Jeanine Baron

Sculpture

Le nouveau pari

Le nouveau pari de la sculpture contemporaine semble se jouer entre Richard Serra, d'une part, et Anne et Patrick Poirier, d'autre part.

Serra est américain. Admirateur de Brancusi, il a choisi de défier l'équilibre. Géante, ou non, l'œuvre doit tenir comme un château de cartes. Il utilise divers matériaux avant d'en venir à ses immenses pièces de métal, assemblées sans soudure et sans support, disposées de telle sorte que la forme change selon le point de vue du spectateur : sculptures en plaque, en cône, en courbe, à visiter, à pénétrer ; machines à décoder le temps, le mouvement, l'échelle du réel.

À ce baroque austère s'oppose le baroque faussement classique d'Anne et Patrick Poirier, qui inventent une archéologie, relèvent l'empreinte de la terre, reconstituent les cicatrices laissées par le temps, mettent en scène des signes de permanence et de fragilité, réveillent la mémoire des grands mythes.

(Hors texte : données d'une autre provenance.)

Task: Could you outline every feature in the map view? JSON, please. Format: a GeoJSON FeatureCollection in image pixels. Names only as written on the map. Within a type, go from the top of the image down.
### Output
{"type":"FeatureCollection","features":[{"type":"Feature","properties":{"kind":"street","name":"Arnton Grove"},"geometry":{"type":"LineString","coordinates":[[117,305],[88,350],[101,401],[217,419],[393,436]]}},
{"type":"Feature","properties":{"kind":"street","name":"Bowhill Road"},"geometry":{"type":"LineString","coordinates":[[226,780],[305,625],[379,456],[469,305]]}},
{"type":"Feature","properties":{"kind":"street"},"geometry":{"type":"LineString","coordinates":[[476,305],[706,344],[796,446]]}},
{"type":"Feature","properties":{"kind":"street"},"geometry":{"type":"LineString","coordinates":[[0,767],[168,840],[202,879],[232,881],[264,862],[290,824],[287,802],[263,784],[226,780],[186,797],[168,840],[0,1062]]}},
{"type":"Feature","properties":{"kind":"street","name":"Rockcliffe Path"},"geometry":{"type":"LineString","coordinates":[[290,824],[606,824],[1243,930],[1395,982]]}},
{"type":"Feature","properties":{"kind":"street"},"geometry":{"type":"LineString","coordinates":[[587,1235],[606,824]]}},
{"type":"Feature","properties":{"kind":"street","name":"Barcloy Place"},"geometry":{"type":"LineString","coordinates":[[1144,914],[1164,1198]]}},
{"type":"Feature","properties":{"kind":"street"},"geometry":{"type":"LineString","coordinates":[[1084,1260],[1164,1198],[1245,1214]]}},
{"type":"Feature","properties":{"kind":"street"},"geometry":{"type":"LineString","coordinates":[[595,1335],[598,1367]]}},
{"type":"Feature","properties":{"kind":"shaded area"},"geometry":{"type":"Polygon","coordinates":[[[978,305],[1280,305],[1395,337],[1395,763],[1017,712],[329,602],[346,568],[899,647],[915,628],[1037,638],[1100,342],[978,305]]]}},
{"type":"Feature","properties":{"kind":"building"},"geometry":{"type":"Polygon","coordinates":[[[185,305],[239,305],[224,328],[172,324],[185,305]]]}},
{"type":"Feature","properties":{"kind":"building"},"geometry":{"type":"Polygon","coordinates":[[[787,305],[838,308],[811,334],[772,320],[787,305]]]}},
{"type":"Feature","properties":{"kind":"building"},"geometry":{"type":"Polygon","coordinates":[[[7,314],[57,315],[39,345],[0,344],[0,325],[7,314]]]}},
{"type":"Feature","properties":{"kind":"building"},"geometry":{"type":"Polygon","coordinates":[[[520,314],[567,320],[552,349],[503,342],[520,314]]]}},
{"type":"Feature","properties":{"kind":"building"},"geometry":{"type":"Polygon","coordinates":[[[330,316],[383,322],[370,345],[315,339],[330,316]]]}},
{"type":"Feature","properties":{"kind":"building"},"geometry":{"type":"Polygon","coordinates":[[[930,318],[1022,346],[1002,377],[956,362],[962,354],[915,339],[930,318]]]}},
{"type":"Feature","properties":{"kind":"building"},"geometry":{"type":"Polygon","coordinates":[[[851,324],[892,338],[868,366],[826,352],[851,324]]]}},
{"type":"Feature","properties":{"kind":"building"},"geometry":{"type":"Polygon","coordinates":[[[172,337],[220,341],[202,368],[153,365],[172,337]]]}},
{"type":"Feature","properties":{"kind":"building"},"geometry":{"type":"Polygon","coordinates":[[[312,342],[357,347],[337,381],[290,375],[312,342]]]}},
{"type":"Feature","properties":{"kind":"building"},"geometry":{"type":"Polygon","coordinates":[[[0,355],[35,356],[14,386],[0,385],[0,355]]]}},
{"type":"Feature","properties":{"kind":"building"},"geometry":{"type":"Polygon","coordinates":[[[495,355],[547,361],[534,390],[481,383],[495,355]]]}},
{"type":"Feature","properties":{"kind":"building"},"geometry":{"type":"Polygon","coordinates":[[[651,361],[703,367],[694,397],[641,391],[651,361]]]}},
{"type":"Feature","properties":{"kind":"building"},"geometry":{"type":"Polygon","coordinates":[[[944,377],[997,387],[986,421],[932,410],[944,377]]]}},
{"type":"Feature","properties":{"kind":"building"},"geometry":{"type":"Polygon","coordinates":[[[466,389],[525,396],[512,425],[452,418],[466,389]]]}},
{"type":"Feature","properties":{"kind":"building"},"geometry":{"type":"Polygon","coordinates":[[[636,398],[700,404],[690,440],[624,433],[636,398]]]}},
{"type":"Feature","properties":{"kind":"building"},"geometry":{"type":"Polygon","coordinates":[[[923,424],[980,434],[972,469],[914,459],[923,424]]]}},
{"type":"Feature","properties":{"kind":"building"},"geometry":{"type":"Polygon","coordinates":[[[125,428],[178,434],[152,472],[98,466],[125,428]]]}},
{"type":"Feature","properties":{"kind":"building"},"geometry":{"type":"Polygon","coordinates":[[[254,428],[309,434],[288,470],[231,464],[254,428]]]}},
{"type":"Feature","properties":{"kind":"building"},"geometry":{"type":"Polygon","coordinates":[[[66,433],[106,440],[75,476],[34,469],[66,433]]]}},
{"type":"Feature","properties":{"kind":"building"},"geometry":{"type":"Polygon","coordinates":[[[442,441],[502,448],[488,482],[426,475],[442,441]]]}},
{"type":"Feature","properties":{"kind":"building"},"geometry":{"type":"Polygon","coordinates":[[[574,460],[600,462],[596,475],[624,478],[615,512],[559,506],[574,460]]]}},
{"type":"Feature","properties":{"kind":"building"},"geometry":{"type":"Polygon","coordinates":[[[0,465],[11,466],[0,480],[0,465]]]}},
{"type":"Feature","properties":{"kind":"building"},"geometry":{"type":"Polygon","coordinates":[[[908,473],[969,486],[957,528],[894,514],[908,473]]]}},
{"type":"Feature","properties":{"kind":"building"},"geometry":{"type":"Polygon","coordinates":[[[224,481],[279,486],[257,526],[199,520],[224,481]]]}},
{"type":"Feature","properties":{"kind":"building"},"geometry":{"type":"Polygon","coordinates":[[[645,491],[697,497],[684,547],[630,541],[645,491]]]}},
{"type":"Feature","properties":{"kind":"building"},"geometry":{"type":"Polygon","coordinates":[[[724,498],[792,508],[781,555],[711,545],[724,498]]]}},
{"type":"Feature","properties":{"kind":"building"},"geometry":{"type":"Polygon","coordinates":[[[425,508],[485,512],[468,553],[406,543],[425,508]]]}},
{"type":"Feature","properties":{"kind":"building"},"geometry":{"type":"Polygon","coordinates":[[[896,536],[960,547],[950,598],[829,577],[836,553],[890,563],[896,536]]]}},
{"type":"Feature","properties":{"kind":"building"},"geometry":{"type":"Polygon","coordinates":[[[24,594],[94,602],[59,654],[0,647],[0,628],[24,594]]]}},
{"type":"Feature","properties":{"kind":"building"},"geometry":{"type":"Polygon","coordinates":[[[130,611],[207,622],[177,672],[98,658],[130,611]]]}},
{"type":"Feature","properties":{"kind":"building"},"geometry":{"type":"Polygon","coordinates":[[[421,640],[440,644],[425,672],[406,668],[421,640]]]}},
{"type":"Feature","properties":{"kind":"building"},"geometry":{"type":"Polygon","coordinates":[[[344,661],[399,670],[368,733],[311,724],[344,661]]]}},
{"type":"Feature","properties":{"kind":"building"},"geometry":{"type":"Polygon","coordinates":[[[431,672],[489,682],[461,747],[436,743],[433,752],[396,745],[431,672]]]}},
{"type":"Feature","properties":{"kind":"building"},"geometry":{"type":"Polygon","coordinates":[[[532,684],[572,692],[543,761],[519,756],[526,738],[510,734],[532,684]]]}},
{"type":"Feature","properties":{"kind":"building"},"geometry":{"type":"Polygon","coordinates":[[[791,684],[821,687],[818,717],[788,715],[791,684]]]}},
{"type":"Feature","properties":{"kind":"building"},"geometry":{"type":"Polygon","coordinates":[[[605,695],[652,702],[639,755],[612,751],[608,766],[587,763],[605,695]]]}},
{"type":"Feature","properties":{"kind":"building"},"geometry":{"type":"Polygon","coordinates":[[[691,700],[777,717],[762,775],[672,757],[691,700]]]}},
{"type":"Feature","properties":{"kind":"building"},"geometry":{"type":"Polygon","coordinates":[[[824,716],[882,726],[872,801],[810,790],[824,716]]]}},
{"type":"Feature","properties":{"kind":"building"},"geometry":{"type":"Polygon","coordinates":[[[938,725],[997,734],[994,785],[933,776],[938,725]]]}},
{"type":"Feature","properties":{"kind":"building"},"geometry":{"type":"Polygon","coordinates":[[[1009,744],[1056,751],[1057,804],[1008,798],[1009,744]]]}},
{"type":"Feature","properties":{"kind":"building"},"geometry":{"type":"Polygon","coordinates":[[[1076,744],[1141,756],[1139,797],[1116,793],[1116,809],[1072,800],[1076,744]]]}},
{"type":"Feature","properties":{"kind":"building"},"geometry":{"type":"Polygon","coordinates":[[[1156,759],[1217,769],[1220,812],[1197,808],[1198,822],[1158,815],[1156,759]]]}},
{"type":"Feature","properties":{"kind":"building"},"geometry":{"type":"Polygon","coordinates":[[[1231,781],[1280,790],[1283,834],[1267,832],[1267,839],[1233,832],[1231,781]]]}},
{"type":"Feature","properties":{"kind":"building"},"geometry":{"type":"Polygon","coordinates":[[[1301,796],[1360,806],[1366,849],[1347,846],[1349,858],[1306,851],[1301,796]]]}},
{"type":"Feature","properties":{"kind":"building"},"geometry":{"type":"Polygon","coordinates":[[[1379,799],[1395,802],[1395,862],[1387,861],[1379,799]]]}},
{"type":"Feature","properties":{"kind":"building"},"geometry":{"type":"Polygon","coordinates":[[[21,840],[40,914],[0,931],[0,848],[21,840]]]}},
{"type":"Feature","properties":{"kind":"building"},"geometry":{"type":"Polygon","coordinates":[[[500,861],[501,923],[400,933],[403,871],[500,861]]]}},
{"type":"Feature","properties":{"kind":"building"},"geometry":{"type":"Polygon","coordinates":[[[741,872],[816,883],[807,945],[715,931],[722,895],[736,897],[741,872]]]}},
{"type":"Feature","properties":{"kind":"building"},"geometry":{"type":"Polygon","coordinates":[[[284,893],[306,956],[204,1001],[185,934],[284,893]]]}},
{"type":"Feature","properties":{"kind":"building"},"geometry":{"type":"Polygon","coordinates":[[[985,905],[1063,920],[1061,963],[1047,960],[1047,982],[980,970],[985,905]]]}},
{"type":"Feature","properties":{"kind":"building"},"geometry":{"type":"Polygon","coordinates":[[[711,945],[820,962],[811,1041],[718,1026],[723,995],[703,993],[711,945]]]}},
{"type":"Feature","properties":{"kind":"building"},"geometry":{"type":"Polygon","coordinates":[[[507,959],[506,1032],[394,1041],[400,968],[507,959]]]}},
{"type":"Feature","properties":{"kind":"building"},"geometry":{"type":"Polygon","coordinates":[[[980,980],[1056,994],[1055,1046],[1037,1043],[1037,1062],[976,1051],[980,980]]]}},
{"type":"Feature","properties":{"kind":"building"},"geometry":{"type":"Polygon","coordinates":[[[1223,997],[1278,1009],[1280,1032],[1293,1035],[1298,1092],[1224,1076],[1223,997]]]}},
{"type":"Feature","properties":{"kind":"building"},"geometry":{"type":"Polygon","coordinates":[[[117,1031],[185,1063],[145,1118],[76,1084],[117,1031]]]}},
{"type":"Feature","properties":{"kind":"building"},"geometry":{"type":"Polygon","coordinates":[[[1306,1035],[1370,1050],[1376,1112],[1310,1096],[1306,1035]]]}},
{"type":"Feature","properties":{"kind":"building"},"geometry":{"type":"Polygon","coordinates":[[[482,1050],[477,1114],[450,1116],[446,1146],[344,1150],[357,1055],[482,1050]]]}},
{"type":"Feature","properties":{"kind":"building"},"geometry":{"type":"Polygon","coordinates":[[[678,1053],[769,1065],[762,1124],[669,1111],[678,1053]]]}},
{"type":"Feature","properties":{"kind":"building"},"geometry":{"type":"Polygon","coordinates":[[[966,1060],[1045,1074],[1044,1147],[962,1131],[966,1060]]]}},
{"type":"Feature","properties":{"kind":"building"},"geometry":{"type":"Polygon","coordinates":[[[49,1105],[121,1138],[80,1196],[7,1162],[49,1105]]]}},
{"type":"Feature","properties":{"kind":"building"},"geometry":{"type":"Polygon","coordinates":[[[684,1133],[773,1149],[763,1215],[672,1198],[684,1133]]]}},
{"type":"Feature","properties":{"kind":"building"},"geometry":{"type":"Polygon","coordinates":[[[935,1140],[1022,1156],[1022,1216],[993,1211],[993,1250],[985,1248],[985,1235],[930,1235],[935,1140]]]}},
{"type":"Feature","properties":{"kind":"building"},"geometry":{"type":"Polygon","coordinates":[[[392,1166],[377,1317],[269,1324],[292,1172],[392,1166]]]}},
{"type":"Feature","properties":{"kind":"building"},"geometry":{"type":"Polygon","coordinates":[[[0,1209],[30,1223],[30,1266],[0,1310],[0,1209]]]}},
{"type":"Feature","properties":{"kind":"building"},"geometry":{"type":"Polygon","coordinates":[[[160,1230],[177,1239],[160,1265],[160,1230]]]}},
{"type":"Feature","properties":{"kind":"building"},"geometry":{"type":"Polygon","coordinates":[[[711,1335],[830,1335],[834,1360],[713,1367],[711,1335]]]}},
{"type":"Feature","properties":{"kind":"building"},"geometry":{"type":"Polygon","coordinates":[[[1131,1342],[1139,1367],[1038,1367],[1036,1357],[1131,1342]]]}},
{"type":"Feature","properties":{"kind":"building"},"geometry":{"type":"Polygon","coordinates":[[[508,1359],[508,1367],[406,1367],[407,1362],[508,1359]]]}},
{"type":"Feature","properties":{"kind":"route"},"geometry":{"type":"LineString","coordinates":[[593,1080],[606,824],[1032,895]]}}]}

Les paysages foudroyés qu'ils imaginent, les ruines, les colonnes brisées, les géants invitent à un voyage entre les civilisations dans le grand silence de l'univers. Voyage décalé entre la beauté et l'enfer, la sécurité et la mort, le réel et le simulacre.

Une autre sculpture venue de Grande-Bretagne, dans les années 70, poursuit son chemin et crée, elle aussi, ses propres archéologies. Ces nouveaux sculpteurs, qui utilisent essentiellement des matériaux et des objets de récupération, mêlent les héritages du dadaïsme, du surréalisme, du pop'art, de l'Art pauvre... Ils détournent l'objet au gré de leur humour et de leur imagination : d'un amas de revues, David Mach fait un sous-marin ou une tour Eiffel. À l'aide de faïence, Tony Gragg construit un tableau précieux. Ces sculpteurs aiment le jeu, l'insolite, l'éphémère, le gratuit. Ils considèrent l'objet comme le signe d'une culture.

La sculpture, comme la peinture, a ses nouveaux fauves, ses figuratifs, ses symbolistes, ses modernes et ses postmodernes et ceux qui synthétisent toutes les classifications. Jean Tinguely et Nicki de Saint-Phalle, par exemple. Eux aussi utilisent des matériaux de récupération. Eux aussi aiment le jeu et l'humour. Si la fontaine, qu'ils ont créée au pied du Centre Georges-Pompidou à Paris, est si vite devenue un lieu d'attraction, c'est qu'elle joue à merveille son rôle d'objet d'art : hommage à Stravinski, elle mêle les jeux de l'eau à ses jeux de baladins.

Jeanine Baron

Ventes

Intérêt pour les curiosités

Entre l'optimisme et la morosité, l'évolution du marché de l'art au cours de l'année se manifeste de façon fort différente selon qu'on l'observe de New York ou de Paris. La vigueur de la reprise aux États-Unis et la stagnation des affaires du côté français montrent une fois de plus que le négoce des œuvres d'art dépend étroitement de la santé économique des pays considérés.

Le chiffre d'affaires des géants qui dominent le marché de l'art a connu une progression beaucoup plus forte que celui des commissaires-priseurs français et c'est en Amérique qu'ont lieu les ventes les plus spectaculaires. Ces considérations s'illustrent par des chiffres significatifs.

Sotheby qui reste le numéro un mondial avec un produit de 273 millions de livres pour l'exercice 1982-1983 (environ 3 milliards de F) a surmonté ses difficultés financières. Dans ce total, les ventes de New York dépassent nettement le chiffre de Londres (125 millions de livres contre 106).

Avec un chiffre d'affaires mondial de 230 millions de livres (2 milliards 760 millions de F), Christie's, la plus ancienne maison de vente britannique, enregistre une progression de 33 %, et, là aussi, le produit des ventes américaines (92 millions de livres) est en forte hausse.

À Paris, en attendant la publication des chiffres officiels, on s'estime satisfait d'une hausse de l'ordre de 14 % pour 1982, qui a permis aux 86 commissaires-priseurs parisiens de faire passer leur chiffre d'affaires total au-dessus du milliard de F. Cette progression est due en partie à des achats américains dans les ventes de prestige, aussi bien pour les tableaux modernes que pour les meubles du xviiie, et d'une façon générale pour toute marchandise de haut de gamme de caractère international. Il est vrai qu'avec un dollar à plus de 8 F en moyenne (aux cours de 1983) les acheteurs venus d'Amérique sont favorisés.